EconomyBoris Johnson admits government ‘can do more’ to help...

Boris Johnson admits government ‘can do more’ to help with rising bills


Boris Johnson has admitted the government “can do more” to help families struggling with rising bills, but warned that a big new support package risked driving up inflation and interest rates.

The prime minister, speaking two days before a UK-wide round of local elections, said the government had to be “prudent” and that high levels of extra public spending could lead to “an inflationary spiral”.

Tory strategists admit that the cost of living is by far the greatest issue for voters ahead of Thursday’s polls and claim the party is on course to lose hundreds of seats.

Labour argue that this is expectation management and that actual Tory losses will be on a more modest scale, partly because Labour did well when most of the same council seats were contested in 2018.

Johnson, speaking to ITV’s Good Morning Britain for the first time in almost five years, apologised again for breaking the law in the partygate affair. Asked in a robust interview whether he was honest, he replied: “Yes.”

The prime minister again rejected calls from Labour and the Liberal Democrats for a windfall tax on North Sea oil and gas companies to help fund more support for low income households.

He insisted the government was already doing a “huge amount” to help people with rising energy bills, but he repeated the warning of Rishi Sunak, chancellor, of the dangers of a big new injection of support.

“If we have an inflationary spiral of the kind that could be triggered, you will see interest rates going up,” he said.

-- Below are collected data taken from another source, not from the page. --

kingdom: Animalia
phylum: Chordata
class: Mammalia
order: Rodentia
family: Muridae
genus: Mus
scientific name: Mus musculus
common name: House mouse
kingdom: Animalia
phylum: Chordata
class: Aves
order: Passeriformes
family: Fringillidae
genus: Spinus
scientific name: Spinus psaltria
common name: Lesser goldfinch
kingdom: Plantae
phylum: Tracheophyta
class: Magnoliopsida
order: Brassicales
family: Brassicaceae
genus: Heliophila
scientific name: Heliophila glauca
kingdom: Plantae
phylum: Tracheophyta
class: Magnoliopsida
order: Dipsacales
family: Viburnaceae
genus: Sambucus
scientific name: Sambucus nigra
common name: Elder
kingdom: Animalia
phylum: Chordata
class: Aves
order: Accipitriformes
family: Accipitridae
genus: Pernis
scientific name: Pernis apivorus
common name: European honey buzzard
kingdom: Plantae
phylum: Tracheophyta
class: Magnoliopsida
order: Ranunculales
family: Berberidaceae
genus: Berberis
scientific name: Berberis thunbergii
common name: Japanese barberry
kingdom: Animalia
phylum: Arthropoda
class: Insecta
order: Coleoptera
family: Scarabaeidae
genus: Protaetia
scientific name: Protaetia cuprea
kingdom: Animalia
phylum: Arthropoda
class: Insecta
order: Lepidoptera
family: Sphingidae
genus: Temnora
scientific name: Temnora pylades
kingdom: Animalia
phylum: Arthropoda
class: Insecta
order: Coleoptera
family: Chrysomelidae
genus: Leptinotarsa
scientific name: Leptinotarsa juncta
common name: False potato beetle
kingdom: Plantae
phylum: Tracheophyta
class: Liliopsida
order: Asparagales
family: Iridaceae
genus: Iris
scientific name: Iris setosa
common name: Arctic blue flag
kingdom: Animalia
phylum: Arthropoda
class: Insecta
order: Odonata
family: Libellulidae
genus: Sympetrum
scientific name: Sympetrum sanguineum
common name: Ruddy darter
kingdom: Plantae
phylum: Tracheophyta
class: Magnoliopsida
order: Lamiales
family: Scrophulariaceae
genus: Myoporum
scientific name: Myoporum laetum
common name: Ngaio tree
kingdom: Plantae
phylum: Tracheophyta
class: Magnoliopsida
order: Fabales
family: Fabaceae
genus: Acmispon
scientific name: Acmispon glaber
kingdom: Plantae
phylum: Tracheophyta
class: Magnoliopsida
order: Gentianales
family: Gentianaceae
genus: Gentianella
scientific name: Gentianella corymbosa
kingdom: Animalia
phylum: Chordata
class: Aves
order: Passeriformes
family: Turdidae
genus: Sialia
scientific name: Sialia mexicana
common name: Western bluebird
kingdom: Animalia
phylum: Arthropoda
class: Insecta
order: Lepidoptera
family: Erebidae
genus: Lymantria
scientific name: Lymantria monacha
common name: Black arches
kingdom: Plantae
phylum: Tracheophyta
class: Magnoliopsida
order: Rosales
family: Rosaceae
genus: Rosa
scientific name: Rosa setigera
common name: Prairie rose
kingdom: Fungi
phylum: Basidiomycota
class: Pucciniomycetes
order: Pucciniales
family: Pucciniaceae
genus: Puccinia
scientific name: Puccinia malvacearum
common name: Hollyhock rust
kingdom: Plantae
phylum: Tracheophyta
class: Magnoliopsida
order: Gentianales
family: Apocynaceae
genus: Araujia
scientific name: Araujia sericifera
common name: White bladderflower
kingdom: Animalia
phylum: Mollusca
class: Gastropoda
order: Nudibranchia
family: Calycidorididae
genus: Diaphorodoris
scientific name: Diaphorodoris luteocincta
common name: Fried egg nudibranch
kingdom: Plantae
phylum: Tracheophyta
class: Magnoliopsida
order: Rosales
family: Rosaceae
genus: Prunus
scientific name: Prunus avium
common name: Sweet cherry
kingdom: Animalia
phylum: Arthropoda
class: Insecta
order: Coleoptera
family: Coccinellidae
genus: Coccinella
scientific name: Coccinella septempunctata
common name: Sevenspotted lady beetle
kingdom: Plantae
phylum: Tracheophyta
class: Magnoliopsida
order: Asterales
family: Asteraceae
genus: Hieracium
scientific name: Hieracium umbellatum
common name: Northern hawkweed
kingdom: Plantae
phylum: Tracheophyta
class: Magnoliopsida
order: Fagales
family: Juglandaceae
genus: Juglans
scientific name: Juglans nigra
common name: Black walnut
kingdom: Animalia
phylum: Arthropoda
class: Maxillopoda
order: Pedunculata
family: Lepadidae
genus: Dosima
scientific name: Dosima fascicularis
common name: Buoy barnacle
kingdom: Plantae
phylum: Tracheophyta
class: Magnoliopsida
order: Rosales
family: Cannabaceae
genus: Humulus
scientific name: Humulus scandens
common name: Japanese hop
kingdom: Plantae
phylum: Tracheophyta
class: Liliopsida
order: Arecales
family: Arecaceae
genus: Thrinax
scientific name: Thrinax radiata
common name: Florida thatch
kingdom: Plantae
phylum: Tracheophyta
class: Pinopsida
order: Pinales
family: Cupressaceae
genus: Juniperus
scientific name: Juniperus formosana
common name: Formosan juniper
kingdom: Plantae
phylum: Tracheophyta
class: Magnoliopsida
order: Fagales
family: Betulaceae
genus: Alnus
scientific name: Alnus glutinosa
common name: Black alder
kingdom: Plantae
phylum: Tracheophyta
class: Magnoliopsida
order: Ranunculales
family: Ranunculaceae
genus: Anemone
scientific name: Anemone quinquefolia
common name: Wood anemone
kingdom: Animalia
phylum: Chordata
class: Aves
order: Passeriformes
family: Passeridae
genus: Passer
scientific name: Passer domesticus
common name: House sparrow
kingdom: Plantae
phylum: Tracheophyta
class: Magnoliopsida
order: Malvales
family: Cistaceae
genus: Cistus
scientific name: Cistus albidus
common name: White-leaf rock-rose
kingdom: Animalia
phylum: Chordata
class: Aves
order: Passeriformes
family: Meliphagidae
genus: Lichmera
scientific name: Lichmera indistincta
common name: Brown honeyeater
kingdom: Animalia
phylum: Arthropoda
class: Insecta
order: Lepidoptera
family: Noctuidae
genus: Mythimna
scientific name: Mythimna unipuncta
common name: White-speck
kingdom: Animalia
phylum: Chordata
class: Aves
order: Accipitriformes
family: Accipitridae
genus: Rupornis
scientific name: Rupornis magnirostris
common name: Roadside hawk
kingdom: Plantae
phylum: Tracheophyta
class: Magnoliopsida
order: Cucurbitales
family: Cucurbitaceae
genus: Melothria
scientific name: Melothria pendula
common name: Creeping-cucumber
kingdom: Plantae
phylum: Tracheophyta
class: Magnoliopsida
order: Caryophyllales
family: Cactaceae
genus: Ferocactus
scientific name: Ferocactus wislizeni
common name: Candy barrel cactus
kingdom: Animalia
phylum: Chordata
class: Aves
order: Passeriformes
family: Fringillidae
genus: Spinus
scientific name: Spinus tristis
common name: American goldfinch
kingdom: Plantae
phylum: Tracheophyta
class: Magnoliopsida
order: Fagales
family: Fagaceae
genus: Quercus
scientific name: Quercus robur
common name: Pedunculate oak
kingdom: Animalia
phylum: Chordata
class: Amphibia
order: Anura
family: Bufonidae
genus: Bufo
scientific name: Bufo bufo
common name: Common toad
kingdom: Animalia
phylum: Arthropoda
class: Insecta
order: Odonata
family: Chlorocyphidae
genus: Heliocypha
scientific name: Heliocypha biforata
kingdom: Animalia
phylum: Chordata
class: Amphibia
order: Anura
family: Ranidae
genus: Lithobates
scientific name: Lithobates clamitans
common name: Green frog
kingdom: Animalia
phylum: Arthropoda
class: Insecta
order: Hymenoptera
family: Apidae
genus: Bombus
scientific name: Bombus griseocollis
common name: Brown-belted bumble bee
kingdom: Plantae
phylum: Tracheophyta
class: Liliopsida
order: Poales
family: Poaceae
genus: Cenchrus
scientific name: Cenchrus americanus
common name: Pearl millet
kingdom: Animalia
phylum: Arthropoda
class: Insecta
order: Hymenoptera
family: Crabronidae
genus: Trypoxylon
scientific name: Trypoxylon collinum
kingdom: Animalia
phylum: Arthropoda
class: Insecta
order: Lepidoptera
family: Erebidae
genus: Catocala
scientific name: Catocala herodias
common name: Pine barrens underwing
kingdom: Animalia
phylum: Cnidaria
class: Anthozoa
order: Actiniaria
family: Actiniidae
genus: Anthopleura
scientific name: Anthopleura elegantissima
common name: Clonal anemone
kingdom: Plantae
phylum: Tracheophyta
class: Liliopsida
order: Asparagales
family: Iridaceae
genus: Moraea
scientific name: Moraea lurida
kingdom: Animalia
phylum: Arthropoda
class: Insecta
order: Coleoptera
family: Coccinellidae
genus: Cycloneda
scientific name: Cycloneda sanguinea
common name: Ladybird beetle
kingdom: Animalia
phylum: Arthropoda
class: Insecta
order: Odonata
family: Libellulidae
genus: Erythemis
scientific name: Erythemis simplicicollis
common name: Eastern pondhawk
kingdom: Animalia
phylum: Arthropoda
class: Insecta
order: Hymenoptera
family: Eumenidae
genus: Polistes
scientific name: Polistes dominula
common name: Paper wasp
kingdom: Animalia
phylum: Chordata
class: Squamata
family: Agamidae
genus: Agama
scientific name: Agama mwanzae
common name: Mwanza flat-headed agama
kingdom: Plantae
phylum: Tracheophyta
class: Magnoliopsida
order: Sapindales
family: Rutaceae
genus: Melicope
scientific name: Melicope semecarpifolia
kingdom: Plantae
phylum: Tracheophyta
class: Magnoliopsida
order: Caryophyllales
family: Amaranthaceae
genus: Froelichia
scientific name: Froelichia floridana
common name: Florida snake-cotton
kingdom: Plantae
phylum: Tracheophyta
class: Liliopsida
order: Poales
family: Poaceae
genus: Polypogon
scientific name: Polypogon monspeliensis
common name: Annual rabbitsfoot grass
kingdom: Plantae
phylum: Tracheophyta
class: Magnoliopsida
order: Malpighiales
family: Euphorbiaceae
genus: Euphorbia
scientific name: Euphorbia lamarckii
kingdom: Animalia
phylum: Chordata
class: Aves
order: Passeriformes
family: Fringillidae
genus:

Johnson added that would create “an even bigger problem” and feed through to higher mortgage costs.

But he accepted that a £9bn package of support announced by Sunak in his Spring Statement six weeks ago was “not going to be enough immediately to cover everybody’s costs”. More support is expected in the autumn.

Labour insists Johnson is out of touch with ordinary voters, and the prime minister was confronted in the interview with the experience of viewers facing severe hardship.

Asked about a pensioner called Elsie who travelled on buses all day because she could not afford to heat her house, Johnson replied that as London mayor he introduced “the 24-hour Freedom bus pass”.

Meanwhile, Sir Keir Starmer, Labour leader, refused to say whether the Durham Police had made contact again since Tory MPs last week urged the force to take a second look at claims he broke Covid rules last year.

Starmer was asked on the BBC’s Radio 4 Today programme whether the force had made contact with either him or his office in recent days.

Instead of answering the question, the Labour leader said the Durham Police had already come to the “clear conclusion” months ago that no rules had been broken.

“We were working in the office, it was just before elections, we were busy, we paused for food, no party, no rules were broken, that is the long and the short of it,” he said.

Starmer is facing growing questions over an event in Durham in April last year at which he was photographed through a window drinking beer.

At the time indoor socialising was banned. The Labour leader has said that he was working that day at Durham Miners Hall as part of a campaign visit and stopped for food before resuming his work.

A Labour official said: “I would just refer you to Durham Police’s statement that they haven’t reopened the investigation so self-evidently they haven’t been in touch.”

Starmer said that Labour had the “wind in our sails” ahead of Thursday’s local elections. “We are in a position where we are just ahead in the polls. That is remarkable in two years,” he said.

Starmer repeated Labour’s case for a windfall tax on energy companies after BP announced soaring profits for the first quarter on Monday morning. He also supported the Conservative government’s decision to send another £300mn of military equipment to Ukraine.